Walk-Seeing II - The Summer Palace
A Little Getaway on a Marble Boat
Just between us ancient Chinese royals....we all need a place to relax after
a busy week of governing the restless capital of Beijing - dui.ma? (right?)Well in case you need a place to relax - say 70,000 sqare meters of buildings sitting on a total of 2.9 square kilometers of land. The Summer Palace is just outside of bustling Beijing, its hills overlook the metropolis. There was a time when the Empresses and Emporers would retreat here to escape the heat of Beijing. Now, you can see that the city has grown so much that Beijing is literally right across the water. In fact,
while Jacob, me and the Princeton team were walking around the hills and climbing some rocks we could literally see a McDonalds on a street a few blocks away from the frontier of the Palace grounds where we took a rest. In the photo (at left), Ranger Ryan is literally looking out on the street where the McDonalds is located as Jacob-The-Wise consults his guidbook and Jasmine-Tea-Jeanne faces east after having recovered from a triple toe-loop of laughter from Jacob's previous wise cracks.My no-contest favorite part of the entire Summer Palace...the part that makes it totally worth it to pay for the double priced "through ticket" was our time at the prayer temple for the Empress while at the Summer Palace. We first decided that the name of this tower was much less cool than that of the Sunyunyan Chengguan (Tower of Cloud-Retaining Eaves). But, despite that nomenclatural deficiency (yes, I typed the new word: nomenclatural because it's my party), the Buddhist Incense Tower was the most amazing. The walkways around it were the most beautifully painted halls I've ever seen.

Like everything at the Summer Palace, the 1860s
were bad times as the Anglo-French forces burned the whole place to the ground. The drama was The Opium Wars - a period in history in which (especially Brits) were punishing China for not permitting its opium goods to get to Chinese markets. An official in the Cantonese south was concerned about the potential health and spriritual impact of having a country hyped up on dope, however the armies of the pushers would not take no for an answer.
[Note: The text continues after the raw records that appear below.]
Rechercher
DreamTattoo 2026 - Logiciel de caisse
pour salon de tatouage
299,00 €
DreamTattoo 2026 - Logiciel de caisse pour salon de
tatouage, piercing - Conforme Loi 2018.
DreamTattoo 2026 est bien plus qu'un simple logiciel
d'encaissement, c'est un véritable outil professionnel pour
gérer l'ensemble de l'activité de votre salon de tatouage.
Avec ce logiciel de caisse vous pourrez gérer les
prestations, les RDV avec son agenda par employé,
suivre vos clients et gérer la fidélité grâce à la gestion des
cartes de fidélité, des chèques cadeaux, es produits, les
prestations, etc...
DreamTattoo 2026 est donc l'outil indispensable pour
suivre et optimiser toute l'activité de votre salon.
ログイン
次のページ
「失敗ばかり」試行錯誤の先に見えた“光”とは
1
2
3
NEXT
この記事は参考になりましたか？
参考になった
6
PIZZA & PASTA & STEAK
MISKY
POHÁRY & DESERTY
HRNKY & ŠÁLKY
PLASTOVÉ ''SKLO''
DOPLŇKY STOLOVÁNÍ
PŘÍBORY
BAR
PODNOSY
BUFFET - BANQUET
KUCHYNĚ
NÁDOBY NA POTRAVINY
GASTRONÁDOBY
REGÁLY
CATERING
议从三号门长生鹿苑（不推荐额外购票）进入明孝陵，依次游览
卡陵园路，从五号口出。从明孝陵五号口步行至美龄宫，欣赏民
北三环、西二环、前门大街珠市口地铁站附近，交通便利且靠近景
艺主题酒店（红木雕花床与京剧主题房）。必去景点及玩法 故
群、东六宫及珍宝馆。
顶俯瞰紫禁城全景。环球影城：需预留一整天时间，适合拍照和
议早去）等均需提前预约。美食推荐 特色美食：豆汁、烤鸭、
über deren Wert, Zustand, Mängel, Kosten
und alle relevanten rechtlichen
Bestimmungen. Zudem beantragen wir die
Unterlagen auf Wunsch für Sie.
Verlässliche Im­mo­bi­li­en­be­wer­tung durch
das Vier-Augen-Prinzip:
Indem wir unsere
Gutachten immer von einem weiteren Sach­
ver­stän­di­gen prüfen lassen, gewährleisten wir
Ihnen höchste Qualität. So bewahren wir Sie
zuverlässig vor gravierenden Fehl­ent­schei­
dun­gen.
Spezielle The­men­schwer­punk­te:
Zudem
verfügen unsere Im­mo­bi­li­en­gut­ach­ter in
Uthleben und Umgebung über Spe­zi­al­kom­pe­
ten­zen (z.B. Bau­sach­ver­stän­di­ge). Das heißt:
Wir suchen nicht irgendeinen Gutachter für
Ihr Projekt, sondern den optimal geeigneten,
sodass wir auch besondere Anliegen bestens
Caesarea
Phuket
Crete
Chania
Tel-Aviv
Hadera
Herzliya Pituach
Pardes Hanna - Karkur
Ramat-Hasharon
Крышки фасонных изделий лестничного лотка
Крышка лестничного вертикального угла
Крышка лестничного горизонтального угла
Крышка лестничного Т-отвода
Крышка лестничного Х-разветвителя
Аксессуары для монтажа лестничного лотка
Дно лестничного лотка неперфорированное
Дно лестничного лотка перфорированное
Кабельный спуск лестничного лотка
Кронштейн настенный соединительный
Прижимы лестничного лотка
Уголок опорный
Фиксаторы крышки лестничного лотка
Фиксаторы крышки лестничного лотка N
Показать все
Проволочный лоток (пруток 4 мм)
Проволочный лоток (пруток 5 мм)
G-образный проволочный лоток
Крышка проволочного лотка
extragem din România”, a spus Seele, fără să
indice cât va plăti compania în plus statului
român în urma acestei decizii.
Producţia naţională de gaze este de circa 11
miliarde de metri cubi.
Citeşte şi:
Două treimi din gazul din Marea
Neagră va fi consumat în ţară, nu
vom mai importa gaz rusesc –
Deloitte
The rest is history.
For the record, neither Jacob-the-Wise nor I know half of the characters on the two tablets flanking us in the picture at right. We are both first-semester Chinese students, though Jacob is advanced since he has been living in Beijing.Ahhh, a long road to go before I can count as high as the 3 year old we heard at the Summer Palace countin each step she took down those daunting stairs from the temple to the ground.